>>>
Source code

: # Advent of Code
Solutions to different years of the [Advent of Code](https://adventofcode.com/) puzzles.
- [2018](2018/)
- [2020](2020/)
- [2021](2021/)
<<<
● What to work on: Everything from the line with "# Advent of Code" through the end of the listing, both ends included, needs to be transcribed exactly, with no other lines.

● Solution below:
: # Advent of Code
Solutions to different years of the [Advent of Code](https://adventofcode.com/) puzzles.
- [2018](2018/)
- [2020](2020/)
- [2021](2021/)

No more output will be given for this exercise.